Pellets with the coating of the present invention are helical
Welded to the cathode shaft with the heater. This direct
Like heated cathodes, emission cylinders and ceramic insulators
Other components assembled to form the cathode unit
I can Three of these units are color television receivers
It is put in a picture tube. Measured emission electron confinement of this cathode
Degree is 25 A / cm at a cathode temperature of 980 ° C ^TwoMet.

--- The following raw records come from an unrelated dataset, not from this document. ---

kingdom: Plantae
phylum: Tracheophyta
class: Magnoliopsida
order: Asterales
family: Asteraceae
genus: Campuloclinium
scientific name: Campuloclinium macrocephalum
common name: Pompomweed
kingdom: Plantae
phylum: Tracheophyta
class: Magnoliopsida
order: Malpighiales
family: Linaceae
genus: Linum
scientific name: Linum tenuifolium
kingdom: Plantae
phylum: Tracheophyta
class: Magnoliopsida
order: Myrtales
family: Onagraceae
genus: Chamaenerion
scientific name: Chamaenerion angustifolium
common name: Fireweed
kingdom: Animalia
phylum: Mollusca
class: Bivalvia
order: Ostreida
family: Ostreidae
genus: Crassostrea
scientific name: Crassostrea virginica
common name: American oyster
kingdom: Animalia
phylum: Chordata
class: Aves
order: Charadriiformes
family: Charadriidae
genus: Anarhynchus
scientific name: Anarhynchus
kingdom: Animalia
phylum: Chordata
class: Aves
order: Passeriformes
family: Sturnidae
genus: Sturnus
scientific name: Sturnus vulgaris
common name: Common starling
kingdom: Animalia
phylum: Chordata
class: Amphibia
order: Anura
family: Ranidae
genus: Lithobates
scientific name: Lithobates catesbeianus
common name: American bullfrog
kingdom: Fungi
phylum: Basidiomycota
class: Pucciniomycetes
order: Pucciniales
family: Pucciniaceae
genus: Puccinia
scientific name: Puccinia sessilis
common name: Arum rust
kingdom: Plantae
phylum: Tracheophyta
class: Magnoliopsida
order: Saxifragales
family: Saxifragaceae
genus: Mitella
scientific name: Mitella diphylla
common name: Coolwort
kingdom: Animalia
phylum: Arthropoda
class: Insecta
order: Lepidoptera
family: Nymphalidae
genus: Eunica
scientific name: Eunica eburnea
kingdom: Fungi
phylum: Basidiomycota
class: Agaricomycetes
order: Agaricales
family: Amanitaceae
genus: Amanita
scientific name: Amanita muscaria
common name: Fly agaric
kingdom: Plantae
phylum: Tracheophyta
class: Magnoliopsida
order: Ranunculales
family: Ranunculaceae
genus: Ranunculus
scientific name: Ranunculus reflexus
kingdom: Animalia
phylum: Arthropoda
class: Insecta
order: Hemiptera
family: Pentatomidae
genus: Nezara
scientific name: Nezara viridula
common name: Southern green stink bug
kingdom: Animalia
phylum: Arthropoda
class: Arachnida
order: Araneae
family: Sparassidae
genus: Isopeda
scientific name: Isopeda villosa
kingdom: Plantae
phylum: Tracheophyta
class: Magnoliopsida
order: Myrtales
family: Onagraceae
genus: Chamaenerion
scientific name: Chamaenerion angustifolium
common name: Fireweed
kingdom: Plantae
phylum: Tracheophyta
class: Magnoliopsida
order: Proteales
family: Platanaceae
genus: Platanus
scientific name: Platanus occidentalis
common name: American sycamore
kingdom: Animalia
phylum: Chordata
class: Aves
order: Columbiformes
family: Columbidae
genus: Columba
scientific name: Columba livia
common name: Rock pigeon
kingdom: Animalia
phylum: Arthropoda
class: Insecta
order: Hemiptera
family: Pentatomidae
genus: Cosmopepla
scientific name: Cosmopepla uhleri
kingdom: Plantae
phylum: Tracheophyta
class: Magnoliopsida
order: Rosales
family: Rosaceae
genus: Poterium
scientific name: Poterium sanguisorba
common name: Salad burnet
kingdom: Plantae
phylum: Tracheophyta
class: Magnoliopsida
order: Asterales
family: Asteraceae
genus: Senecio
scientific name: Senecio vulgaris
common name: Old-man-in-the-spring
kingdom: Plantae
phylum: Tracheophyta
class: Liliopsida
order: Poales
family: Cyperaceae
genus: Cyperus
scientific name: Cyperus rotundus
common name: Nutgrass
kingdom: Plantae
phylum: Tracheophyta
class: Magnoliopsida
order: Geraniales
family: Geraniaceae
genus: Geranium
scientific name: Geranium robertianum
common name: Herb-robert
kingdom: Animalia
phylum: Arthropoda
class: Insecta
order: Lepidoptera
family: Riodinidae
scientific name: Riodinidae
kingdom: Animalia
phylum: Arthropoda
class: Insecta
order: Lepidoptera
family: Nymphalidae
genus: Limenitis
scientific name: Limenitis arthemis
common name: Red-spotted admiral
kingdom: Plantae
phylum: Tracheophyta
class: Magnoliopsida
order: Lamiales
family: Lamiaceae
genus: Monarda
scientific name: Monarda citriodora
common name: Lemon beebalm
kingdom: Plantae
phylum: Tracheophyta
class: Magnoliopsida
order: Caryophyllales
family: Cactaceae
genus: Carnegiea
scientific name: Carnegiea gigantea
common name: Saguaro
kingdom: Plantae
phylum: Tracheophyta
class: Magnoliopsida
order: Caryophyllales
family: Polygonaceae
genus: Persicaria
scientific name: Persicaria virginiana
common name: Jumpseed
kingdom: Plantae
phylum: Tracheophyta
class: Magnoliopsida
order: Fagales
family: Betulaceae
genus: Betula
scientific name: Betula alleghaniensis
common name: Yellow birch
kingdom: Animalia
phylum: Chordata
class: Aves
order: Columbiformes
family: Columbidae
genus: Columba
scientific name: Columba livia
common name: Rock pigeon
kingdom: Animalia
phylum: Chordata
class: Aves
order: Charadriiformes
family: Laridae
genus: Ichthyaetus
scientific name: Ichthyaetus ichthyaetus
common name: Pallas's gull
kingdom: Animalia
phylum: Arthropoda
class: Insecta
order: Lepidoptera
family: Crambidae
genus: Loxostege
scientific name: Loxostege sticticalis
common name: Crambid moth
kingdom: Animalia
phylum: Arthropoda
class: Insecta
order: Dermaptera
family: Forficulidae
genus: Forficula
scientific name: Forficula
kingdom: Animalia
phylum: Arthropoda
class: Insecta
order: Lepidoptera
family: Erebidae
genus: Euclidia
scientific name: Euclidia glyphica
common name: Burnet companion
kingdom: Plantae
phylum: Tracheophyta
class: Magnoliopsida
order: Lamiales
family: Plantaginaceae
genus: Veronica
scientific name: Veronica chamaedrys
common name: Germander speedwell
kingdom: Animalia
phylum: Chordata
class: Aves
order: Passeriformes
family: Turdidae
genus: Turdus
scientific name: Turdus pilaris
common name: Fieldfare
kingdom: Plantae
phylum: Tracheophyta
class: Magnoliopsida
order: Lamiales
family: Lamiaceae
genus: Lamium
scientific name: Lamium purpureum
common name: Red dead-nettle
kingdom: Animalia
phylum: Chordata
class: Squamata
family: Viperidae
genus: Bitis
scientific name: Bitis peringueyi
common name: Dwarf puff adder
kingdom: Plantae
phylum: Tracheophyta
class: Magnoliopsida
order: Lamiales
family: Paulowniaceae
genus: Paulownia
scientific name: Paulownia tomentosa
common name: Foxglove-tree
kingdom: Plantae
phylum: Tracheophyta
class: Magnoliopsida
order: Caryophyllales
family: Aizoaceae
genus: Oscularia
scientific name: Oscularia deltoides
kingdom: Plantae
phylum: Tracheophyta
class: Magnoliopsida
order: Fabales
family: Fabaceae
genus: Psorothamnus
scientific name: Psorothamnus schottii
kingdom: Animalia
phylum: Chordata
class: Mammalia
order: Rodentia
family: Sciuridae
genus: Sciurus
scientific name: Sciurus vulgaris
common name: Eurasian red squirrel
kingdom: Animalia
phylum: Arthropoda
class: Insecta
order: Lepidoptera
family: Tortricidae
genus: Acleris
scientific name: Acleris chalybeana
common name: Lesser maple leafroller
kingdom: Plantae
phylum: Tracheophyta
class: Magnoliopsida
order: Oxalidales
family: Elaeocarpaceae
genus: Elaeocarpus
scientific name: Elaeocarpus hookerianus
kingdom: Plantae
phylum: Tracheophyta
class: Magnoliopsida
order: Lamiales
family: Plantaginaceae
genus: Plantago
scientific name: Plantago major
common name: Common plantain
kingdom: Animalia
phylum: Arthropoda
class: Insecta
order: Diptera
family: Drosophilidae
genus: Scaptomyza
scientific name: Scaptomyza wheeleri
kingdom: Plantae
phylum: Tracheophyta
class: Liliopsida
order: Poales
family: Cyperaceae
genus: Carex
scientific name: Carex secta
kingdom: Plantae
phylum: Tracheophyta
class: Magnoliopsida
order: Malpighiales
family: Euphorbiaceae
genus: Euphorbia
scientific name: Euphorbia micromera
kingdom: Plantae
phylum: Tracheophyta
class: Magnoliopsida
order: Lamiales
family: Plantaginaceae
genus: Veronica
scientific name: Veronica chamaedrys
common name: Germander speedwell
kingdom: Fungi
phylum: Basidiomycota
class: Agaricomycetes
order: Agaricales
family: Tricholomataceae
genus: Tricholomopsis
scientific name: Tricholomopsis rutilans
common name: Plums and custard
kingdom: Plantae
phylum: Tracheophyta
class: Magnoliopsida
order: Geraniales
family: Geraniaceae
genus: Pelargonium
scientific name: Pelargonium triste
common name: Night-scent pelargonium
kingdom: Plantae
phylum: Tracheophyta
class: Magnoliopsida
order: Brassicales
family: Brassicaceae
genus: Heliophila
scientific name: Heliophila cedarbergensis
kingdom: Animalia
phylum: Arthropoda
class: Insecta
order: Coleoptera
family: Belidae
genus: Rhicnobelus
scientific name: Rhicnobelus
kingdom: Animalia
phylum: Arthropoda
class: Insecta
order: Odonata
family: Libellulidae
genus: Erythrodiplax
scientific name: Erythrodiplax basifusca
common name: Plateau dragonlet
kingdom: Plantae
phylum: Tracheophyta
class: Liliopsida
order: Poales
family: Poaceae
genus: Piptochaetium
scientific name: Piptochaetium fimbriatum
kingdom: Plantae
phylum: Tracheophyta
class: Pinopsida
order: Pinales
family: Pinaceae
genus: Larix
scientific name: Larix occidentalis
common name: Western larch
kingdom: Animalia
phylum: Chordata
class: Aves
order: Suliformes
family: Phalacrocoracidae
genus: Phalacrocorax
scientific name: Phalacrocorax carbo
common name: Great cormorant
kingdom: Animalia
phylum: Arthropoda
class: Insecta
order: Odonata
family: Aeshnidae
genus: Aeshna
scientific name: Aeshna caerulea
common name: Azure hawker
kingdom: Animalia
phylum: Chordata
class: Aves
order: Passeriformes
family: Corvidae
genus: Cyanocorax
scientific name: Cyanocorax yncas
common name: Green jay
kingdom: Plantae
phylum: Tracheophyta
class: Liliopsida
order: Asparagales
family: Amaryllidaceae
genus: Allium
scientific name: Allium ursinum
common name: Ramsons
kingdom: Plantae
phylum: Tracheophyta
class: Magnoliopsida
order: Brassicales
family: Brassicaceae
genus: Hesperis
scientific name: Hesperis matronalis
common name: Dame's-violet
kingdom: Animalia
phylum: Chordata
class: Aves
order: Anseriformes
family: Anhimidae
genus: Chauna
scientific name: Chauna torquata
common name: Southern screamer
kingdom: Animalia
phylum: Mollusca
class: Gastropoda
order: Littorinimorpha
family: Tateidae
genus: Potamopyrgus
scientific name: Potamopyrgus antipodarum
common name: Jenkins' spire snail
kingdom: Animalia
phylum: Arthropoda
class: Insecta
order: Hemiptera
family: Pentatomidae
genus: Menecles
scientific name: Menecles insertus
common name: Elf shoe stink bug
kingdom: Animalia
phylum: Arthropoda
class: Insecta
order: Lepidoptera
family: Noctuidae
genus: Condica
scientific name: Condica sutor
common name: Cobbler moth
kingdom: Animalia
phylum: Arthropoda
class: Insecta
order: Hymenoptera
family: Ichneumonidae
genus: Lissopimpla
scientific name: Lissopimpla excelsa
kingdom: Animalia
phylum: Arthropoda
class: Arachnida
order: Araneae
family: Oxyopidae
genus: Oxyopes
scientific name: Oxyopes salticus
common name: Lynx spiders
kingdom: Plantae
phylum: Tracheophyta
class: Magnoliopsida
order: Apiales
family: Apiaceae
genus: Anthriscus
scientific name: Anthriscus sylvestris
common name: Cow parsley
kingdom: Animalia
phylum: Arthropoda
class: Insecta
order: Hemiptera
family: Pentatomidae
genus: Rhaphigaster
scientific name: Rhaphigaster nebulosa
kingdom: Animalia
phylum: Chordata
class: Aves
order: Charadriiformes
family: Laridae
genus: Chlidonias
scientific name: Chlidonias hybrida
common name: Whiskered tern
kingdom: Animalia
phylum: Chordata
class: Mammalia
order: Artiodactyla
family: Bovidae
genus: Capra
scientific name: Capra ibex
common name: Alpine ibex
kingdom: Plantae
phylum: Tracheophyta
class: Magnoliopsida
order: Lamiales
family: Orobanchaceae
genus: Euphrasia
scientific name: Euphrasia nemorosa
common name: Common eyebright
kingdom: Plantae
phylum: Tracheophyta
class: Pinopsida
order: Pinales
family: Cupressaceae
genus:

 ─────────────────────────────────────────────────── ─── Continuation of the front page (72) Inventor Peter Geithner 52072 Federal Republic of Germany Aachen Heinbuchenstraße 19 Ar (72) Inventor Ernst Klein Federal Republic of Germany 52159 Rothgen Neustraße 28

Claims (7)

[Claims] 1. A cathode body and a coating having an emitting surface, the cathode body supplying barium to the emitting surface by a chemical reaction between a matrix of at least one refractory metal and / or refractory alloy and the material of this matrix. A barium compound in contact with the material of the matrix, the coating being an underlayer of tungsten and / or a tungsten alloy, an intermediate layer of a renume and / or a lenium alloy,
And a discharge tube or discharge lamp having a scandate-dispenser cathode with one or more multilayers comprising stannium oxide, scandium oxide and rare earth metal oxide, scandate and / or scandium alloy top layers. 2. A cathode body and a coating having an emitting surface, the cathode body supplying barium to the emitting surface by a chemical reaction between a matrix of at least one refractory metal and / or refractory alloy and the material of this matrix. A barium compound in contact with the material of the matrix, the coating being an underlayer of tungsten and / or a tungsten alloy, an intermediate layer of a renume and / or a lenium alloy,
And a scandate-dispenser cathode having one or more multilayers including stannium oxide, scandium oxide and rare earth metal oxide, scandate and / or scandium alloy top layers. 3. The scandate-dispenser cathode according to claim 2, wherein the cathode body comprises scandium or a scandium alloy for applying scandium to the emission surface. 4. The scandate-dispenser cathode according to claim 2, wherein the multi-layer is made of ultrafine particles. 5. The scandate according to claim 3, wherein the multi-layer is produced by laser-ablation deposition.
Dispenser cathode. 6. The lower layer, the intermediate layer and the upper layer are 5 to 15 respectively.
4. Having a thickness in the range of 0 nm.
A scandate-dispenser cathode according to any one of claims 1 to 5. 7. A scandate-dispenser cathode, characterized in that the top coating has a thickness in the range 50 to 1000 nm, preferably 400 to 600 nm.